What the task asks: Repeat every entry below word for word, leaving out the pictures.

Short-answer chart tasks:
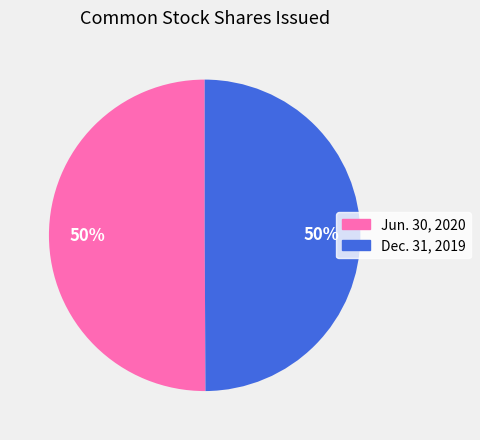

The Jun. 30, 2020 slice represents 39% of the pie. True or false?

False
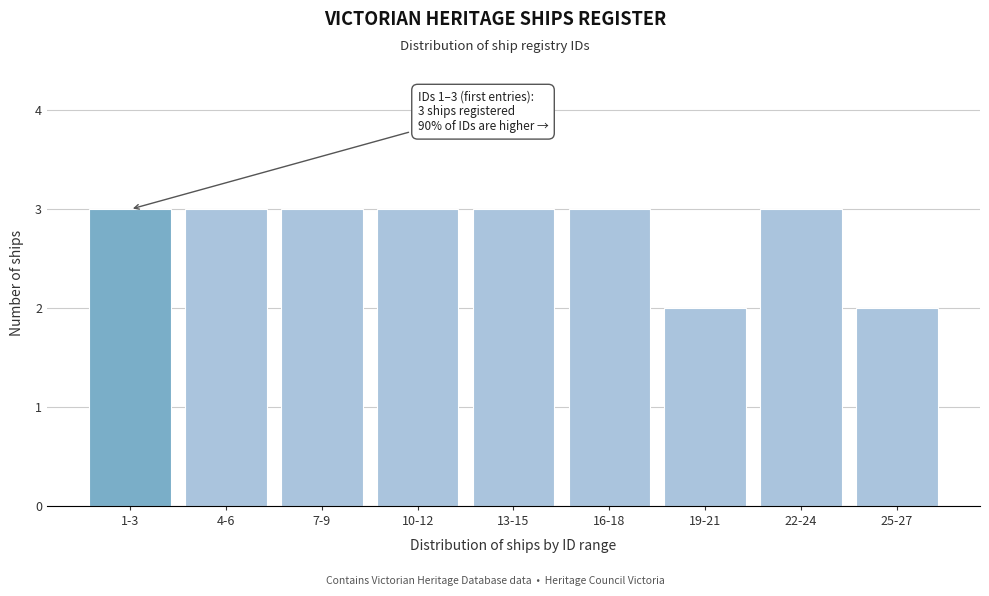

Reading left to right, list all the values displayed in this chart.

3	3	3	3	3	3	2	3	2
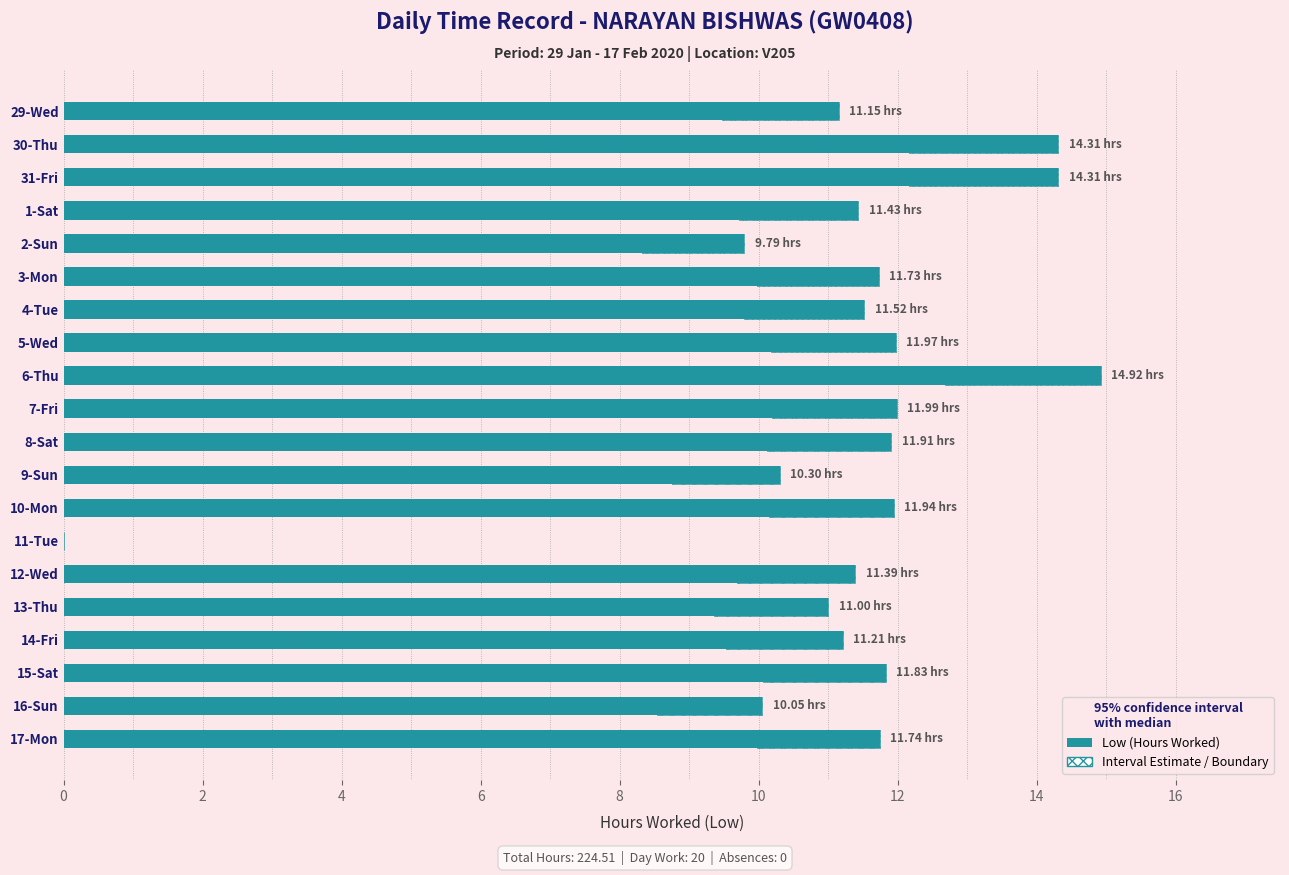

What value does the Interval Estimate series have at 8-Sat?

1.8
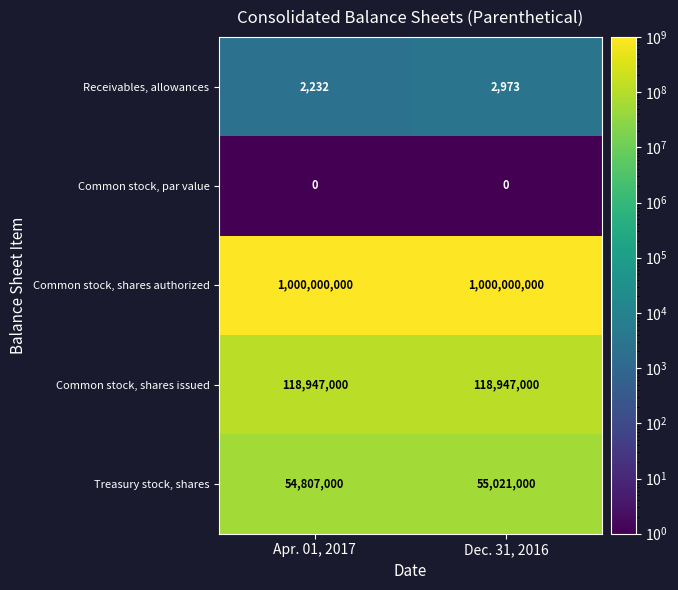

What is the difference between the Receivables, allowances values at Dec. 31, 2016 and Apr. 01, 2017?

741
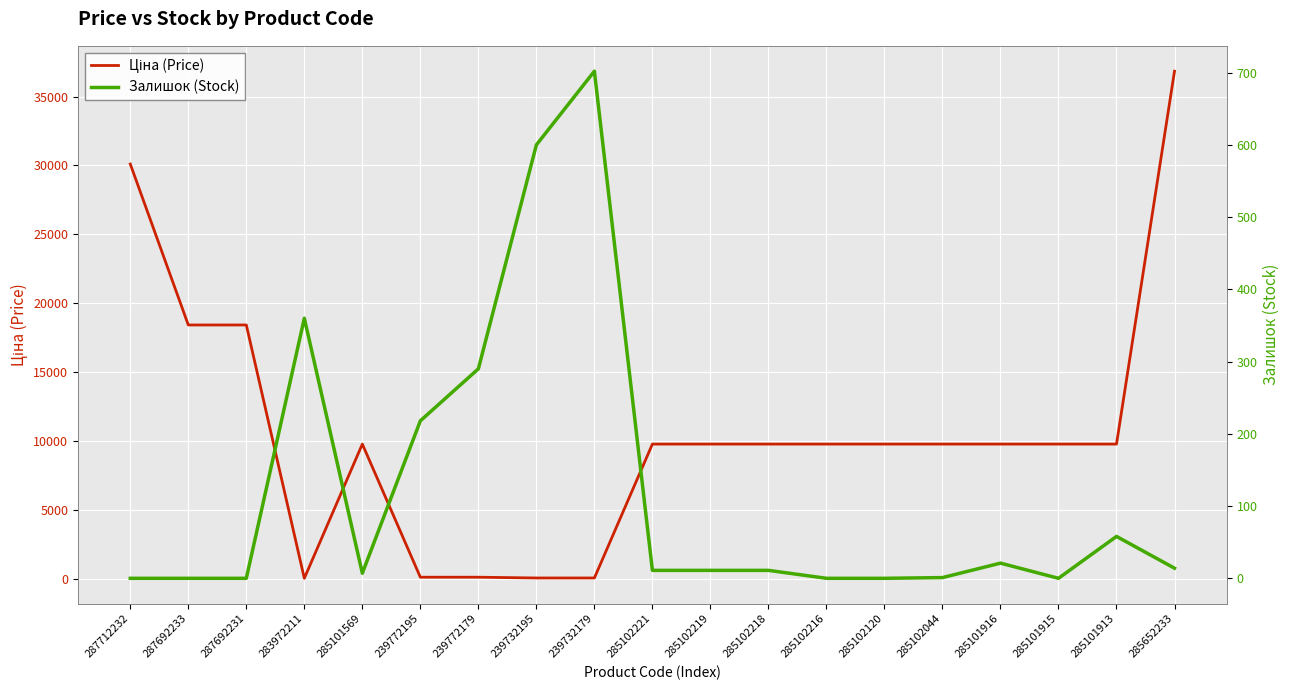

Where is Ціна (Price) nearest to the value 18436?

287692233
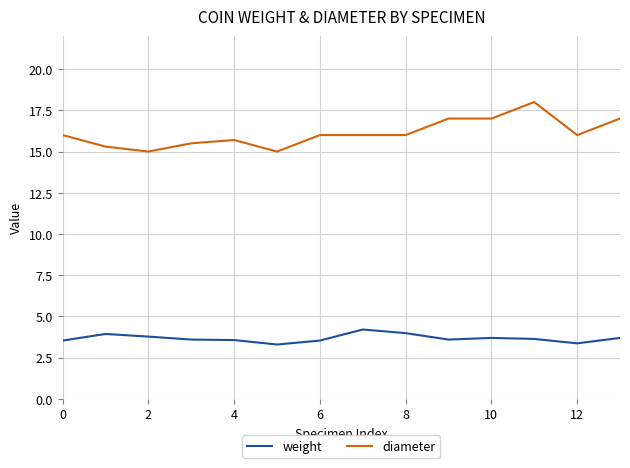

What is the minimum value shown in the chart?

3.3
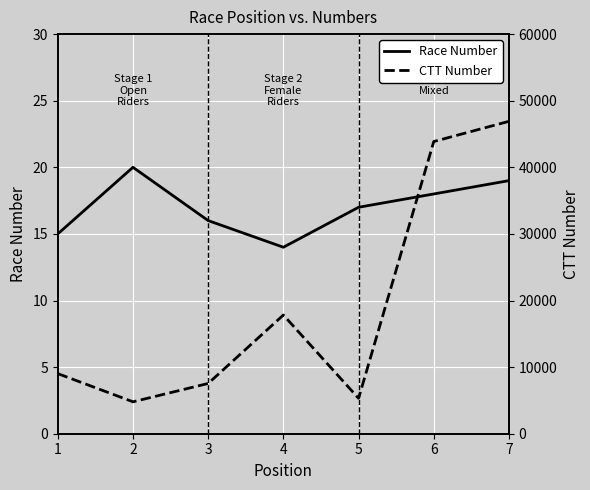

How many values in the Race Number series exceed 17?

3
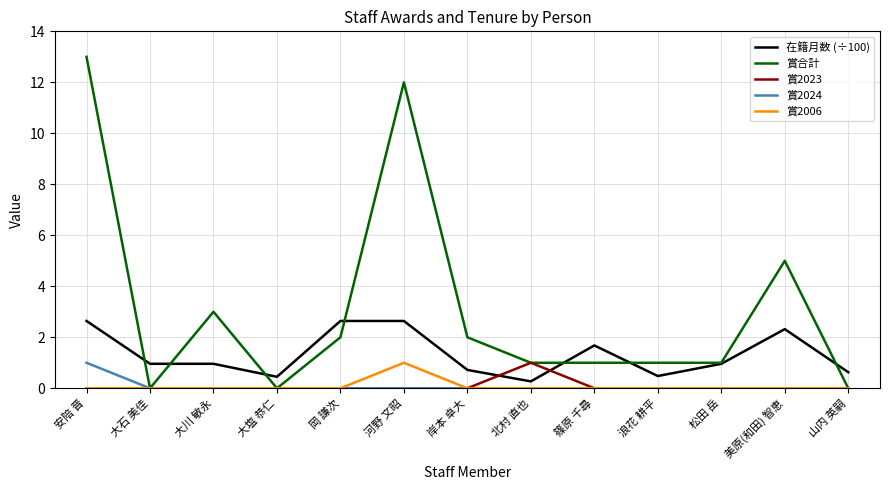

True or false: 在籍月数 (÷100) and 賞2006 cross at least once.

False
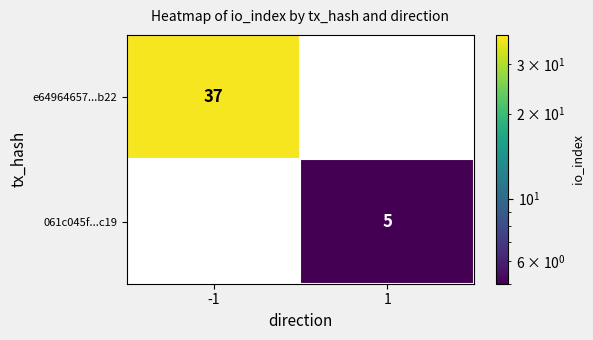

Count the number of data series in this chart.

2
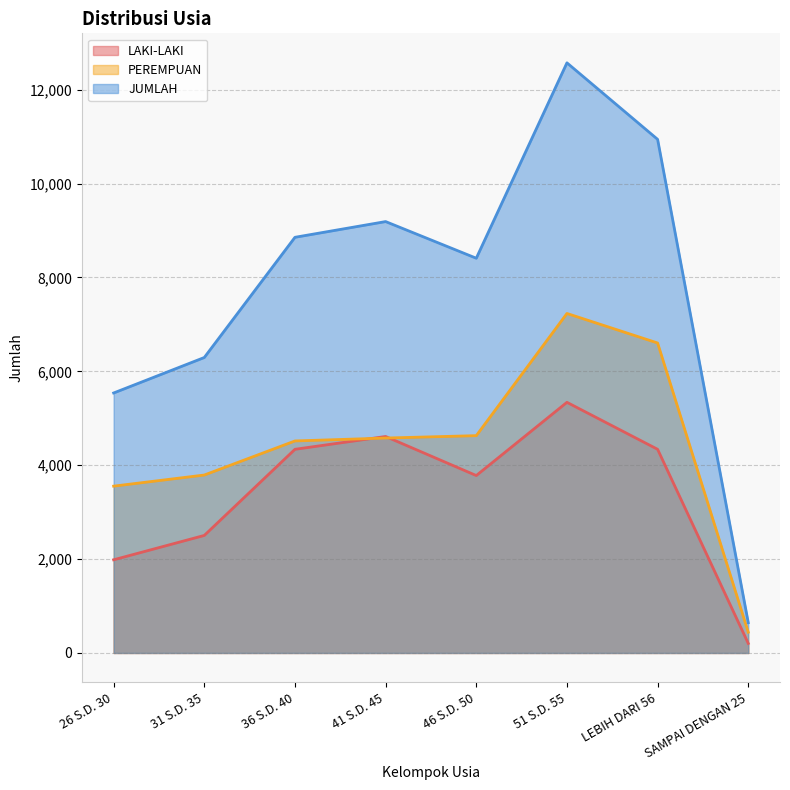

The PEREMPUAN series shows 442 at SAMPAI DENGAN 25. True or false?

True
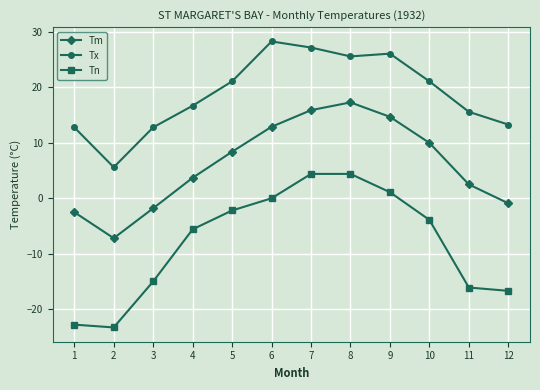

Reading left to right, extract all data points from this chart.

Tm: -2.5	-7.2	-1.8	3.7	8.4	12.9	15.9	17.3	14.7	10.0	2.5	-0.9
Tx: 12.8	5.6	12.8	16.7	21.1	28.3	27.2	25.6	26.1	21.1	15.6	13.3
Tn: -22.8	-23.3	-15.0	-5.6	-2.2	0.0	4.4	4.4	1.1	-3.9	-16.1	-16.7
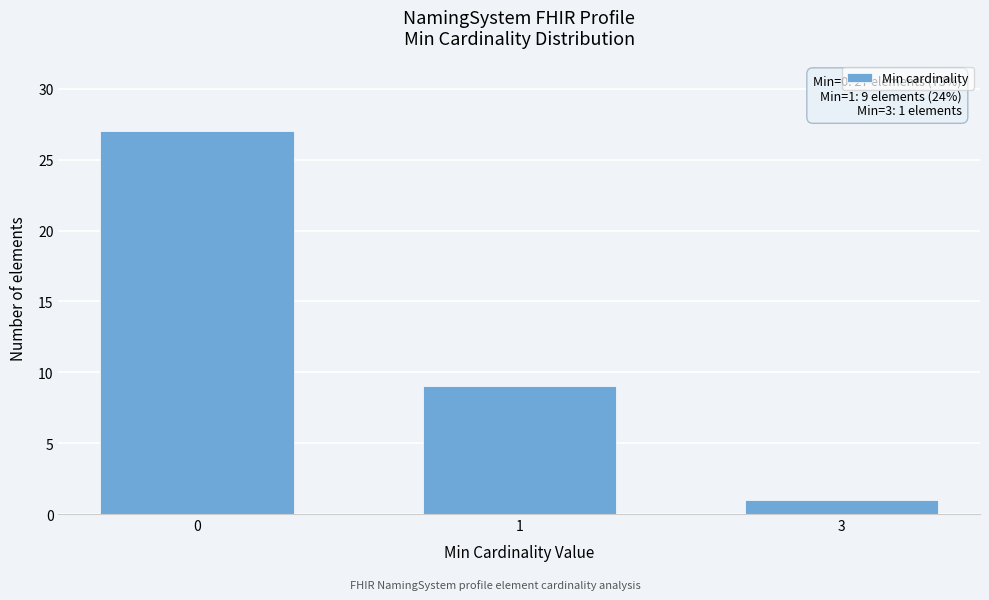

Reading left to right, list all the values displayed in this chart.

0=27	1=9	3=1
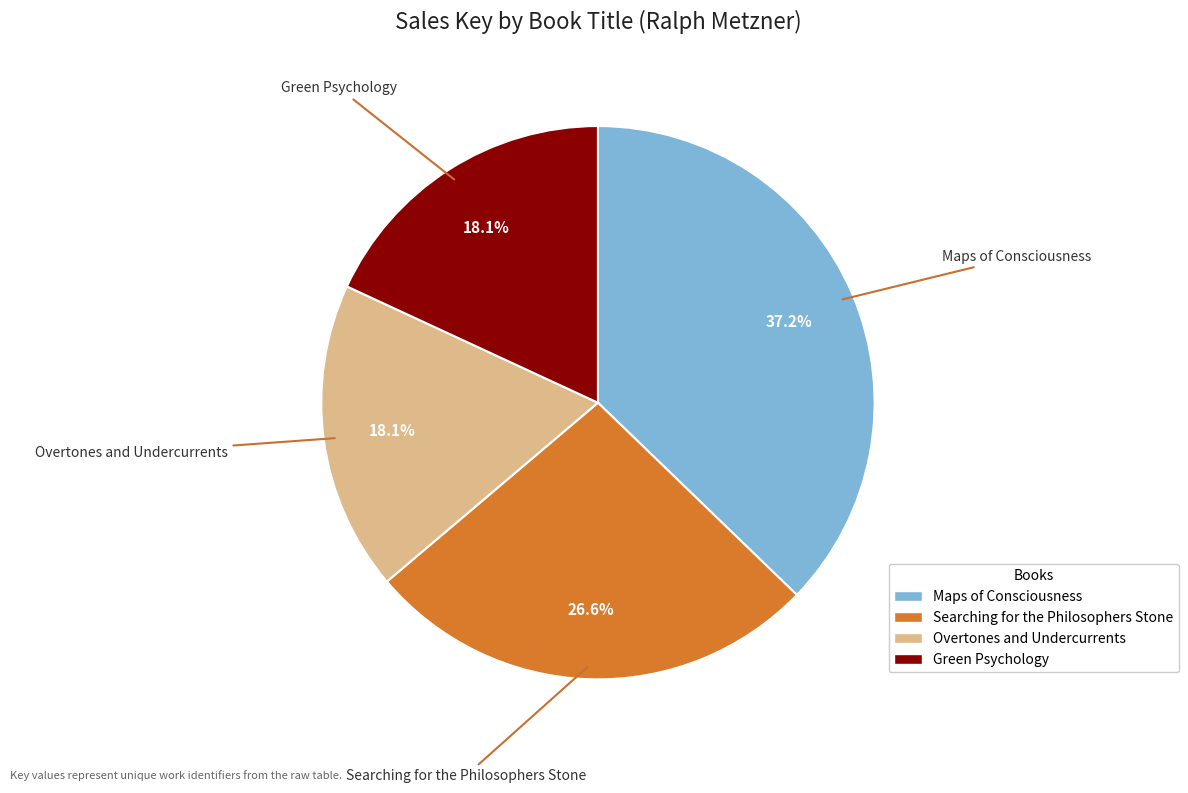

To the nearest percent, what is the combined percentage of Maps of Consciousness and Searching for the Philosophers Stone?

64%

Task output:
The Jun. 30, 2020 slice represents 39% of the pie. True or false?

False

Reading left to right, list all the values displayed in this chart.

3	3	3	3	3	3	2	3	2

What value does the Interval Estimate series have at 8-Sat?

1.8

What is the difference between the Receivables, allowances values at Dec. 31, 2016 and Apr. 01, 2017?

741

Where is Ціна (Price) nearest to the value 18436?

287692233

What is the minimum value shown in the chart?

3.3

How many values in the Race Number series exceed 17?

3

True or false: 在籍月数 (÷100) and 賞2006 cross at least once.

False

Count the number of data series in this chart.

2

The PEREMPUAN series shows 442 at SAMPAI DENGAN 25. True or false?

True

Reading left to right, extract all data points from this chart.

Tm: -2.5	-7.2	-1.8	3.7	8.4	12.9	15.9	17.3	14.7	10.0	2.5	-0.9
Tx: 12.8	5.6	12.8	16.7	21.1	28.3	27.2	25.6	26.1	21.1	15.6	13.3
Tn: -22.8	-23.3	-15.0	-5.6	-2.2	0.0	4.4	4.4	1.1	-3.9	-16.1	-16.7

Reading left to right, list all the values displayed in this chart.

0=27	1=9	3=1

To the nearest percent, what is the combined percentage of Maps of Consciousness and Searching for the Philosophers Stone?

64%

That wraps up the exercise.